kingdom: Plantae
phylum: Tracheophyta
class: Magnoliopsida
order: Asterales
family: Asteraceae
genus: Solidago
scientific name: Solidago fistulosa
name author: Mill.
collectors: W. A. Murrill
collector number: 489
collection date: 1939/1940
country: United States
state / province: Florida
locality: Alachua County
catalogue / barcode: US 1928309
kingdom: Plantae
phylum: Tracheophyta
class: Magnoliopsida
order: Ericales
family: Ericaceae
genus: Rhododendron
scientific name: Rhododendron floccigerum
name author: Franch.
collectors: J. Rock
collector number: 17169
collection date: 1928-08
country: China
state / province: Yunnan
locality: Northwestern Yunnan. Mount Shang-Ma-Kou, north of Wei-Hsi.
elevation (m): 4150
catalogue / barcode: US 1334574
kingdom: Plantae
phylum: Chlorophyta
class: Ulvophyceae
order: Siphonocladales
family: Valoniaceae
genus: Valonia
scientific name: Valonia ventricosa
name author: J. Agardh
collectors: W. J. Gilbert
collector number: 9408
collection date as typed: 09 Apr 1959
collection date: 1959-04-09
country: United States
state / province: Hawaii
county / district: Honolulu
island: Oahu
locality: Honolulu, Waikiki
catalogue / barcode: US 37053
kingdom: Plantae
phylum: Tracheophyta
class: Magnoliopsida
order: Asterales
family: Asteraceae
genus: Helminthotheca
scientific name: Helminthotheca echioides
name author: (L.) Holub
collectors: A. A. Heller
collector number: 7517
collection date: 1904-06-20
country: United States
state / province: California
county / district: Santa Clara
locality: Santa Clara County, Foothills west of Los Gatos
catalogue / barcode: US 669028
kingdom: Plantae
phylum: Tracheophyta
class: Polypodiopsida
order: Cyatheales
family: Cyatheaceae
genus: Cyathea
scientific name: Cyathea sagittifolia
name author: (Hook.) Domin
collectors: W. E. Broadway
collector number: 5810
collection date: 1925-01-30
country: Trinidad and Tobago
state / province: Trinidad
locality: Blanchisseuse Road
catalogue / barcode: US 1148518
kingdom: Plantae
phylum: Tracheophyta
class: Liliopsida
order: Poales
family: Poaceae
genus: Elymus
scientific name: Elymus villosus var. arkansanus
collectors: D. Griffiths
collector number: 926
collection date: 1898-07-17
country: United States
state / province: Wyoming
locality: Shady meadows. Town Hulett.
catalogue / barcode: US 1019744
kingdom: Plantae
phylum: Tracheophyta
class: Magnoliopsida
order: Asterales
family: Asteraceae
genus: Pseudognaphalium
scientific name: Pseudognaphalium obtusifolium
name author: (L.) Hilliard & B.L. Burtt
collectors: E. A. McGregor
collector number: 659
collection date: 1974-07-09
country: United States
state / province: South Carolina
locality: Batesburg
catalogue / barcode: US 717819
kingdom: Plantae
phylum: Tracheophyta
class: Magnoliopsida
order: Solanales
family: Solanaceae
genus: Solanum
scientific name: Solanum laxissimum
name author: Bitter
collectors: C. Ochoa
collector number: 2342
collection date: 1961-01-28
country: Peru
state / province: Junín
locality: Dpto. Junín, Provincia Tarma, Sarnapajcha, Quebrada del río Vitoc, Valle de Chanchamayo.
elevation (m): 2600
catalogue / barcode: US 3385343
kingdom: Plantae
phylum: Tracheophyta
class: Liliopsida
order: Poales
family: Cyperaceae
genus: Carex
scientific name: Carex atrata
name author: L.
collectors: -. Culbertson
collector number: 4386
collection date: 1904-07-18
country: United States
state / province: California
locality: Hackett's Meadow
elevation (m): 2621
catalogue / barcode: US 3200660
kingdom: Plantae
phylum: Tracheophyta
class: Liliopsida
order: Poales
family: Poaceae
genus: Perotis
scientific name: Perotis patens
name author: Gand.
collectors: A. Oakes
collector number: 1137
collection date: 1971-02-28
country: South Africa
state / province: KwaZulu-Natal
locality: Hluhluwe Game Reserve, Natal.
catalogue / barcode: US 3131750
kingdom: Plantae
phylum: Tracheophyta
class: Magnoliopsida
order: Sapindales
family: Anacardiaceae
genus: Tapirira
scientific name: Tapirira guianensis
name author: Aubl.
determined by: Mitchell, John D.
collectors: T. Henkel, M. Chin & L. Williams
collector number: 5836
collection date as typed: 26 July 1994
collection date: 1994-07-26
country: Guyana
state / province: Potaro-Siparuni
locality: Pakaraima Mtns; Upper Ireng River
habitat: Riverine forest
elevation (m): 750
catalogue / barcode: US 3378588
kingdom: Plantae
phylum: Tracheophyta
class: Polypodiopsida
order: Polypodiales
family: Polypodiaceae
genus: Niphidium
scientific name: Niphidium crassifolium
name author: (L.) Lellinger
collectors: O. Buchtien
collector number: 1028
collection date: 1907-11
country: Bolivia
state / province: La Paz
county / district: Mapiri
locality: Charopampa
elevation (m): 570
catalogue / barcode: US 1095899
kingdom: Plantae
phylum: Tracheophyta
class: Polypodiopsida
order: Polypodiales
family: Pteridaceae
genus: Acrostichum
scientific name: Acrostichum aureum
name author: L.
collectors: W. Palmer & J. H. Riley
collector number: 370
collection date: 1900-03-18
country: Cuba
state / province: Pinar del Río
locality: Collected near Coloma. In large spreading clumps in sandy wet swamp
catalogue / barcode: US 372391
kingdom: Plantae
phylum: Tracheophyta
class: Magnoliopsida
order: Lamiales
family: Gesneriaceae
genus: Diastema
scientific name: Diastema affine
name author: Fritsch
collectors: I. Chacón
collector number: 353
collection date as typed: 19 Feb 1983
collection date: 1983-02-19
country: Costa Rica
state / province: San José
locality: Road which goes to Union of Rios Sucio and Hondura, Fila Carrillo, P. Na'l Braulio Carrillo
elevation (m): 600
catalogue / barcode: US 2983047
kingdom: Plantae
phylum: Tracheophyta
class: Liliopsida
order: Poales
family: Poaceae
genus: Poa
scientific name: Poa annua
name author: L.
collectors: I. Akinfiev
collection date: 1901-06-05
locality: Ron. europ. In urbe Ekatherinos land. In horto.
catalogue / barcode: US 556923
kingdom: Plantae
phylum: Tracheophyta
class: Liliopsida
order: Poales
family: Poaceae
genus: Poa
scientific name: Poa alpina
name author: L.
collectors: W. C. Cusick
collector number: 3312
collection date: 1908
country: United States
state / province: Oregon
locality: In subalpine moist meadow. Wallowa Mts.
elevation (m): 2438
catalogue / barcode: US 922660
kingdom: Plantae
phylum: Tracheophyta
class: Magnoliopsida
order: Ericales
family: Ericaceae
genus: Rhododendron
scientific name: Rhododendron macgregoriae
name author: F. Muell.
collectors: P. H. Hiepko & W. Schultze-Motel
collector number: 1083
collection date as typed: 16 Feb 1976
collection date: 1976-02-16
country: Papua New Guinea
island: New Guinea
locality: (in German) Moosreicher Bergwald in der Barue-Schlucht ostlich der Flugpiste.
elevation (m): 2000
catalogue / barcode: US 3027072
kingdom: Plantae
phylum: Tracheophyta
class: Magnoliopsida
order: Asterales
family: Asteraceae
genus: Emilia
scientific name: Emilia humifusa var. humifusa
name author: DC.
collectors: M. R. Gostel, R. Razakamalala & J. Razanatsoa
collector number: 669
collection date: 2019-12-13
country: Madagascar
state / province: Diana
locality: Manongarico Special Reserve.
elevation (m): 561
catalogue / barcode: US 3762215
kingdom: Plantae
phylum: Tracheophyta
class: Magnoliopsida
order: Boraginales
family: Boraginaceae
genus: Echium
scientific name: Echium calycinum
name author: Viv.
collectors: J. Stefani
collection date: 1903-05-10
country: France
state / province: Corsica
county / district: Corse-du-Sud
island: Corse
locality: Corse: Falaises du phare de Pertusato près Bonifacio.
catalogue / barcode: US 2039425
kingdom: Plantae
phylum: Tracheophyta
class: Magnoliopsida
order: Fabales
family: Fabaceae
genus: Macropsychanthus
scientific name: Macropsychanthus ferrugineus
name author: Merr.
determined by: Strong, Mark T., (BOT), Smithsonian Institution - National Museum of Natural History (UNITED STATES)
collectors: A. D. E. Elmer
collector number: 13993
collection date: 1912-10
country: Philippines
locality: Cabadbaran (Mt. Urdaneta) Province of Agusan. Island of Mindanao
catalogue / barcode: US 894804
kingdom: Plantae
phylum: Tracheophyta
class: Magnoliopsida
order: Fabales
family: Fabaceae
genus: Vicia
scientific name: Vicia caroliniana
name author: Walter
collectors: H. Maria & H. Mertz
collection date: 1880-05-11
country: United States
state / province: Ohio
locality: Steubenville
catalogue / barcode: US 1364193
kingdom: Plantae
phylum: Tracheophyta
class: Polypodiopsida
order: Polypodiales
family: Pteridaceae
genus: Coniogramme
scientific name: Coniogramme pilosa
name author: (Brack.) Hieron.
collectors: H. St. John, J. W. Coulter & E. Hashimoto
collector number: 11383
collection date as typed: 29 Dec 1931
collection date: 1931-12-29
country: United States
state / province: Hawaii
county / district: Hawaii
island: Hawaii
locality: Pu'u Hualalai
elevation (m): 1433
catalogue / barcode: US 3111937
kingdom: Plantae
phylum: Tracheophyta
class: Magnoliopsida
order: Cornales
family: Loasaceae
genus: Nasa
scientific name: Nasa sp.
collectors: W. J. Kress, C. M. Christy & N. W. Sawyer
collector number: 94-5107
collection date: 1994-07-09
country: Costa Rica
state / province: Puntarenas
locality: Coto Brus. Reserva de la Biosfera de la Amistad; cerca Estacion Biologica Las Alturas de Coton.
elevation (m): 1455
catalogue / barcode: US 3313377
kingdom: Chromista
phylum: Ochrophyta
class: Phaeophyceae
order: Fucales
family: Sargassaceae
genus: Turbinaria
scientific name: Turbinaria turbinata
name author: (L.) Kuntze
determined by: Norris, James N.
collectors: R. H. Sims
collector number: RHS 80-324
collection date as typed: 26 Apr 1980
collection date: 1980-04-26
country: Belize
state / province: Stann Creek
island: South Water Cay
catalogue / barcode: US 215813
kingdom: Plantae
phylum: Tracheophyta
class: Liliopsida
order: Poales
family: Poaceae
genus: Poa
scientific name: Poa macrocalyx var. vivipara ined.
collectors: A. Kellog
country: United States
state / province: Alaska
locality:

Directions |
Copy the part of the listing that opens with the line containing "catalogue / barcode: US 3762215" and closes with the line containing "island: Corse", keeping each line word for word.

Final result |
catalogue / barcode: US 3762215
kingdom: Plantae
phylum: Tracheophyta
class: Magnoliopsida
order: Boraginales
family: Boraginaceae
genus: Echium
scientific name: Echium calycinum
name author: Viv.
collectors: J. Stefani
collection date: 1903-05-10
country: France
state / province: Corsica
county / district: Corse-du-Sud
island: Corse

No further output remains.